§ Exercise brief: Update the passage on nursing roles from "Across the world, consultant" to "chronic care settings.", replacing "advanced practice nurses" with "nurse practitioners".

08/12/2025
No nurse or midwife is trying to “drag patients” or replace doctors. The conversation is about expanding health-care capacity, not stealing roles.
Across the world, consultant nurse roles already exist in the UK, Canada, US, Australia, South Africa and parts of Africa. They are legally recognized, highly trained, and work within clearly defined scopes of practice. They do not replace doctors; they complement them and improve patient outcomes.
Multiple studies (BMJ, WHO, The Lancet, and AANP) show that patient outcomes under advanced practice nurses are equal to, and in some cases better than, those managed by physicians in primary and chronic care settings.
The WHO actually recommends strengthening nursing leadership to cover the massive global workforce shortage in healthcare. Nigeria is facing one of the worst nurse-to-patient and doctor-to-patient ratios in the world. Blocking professional growth of nurses is not in the best interest of patients , it is in the best interest of ego and hierarchy.
Doctors go through medical school. Nurses go through nursing school. Both are professionals. One is not “less” just different in pathway and focus. Every advanced nursing program worldwide is regulated by laws, scopes, protocols, and supervision models to protect patient safety.

§ Data provided:
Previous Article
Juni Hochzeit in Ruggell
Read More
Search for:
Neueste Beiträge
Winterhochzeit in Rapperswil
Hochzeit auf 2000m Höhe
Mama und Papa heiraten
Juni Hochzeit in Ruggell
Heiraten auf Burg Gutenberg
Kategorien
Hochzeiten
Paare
...
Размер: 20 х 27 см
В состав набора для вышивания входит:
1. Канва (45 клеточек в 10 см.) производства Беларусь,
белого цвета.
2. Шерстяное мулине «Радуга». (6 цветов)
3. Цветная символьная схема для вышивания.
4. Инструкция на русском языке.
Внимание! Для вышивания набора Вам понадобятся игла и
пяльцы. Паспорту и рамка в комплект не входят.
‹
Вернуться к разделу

§ The answer:
Across the world, consultant nurse roles already exist in the UK, Canada, US, Australia, South Africa and parts of Africa. They are legally recognized, highly trained, and work within clearly defined scopes of practice. They do not replace doctors; they complement them and improve patient outcomes.
Multiple studies (BMJ, WHO, The Lancet, and AANP) show that patient outcomes under nurse practitioners are equal to, and in some cases better than, those managed by physicians in primary and chronic care settings.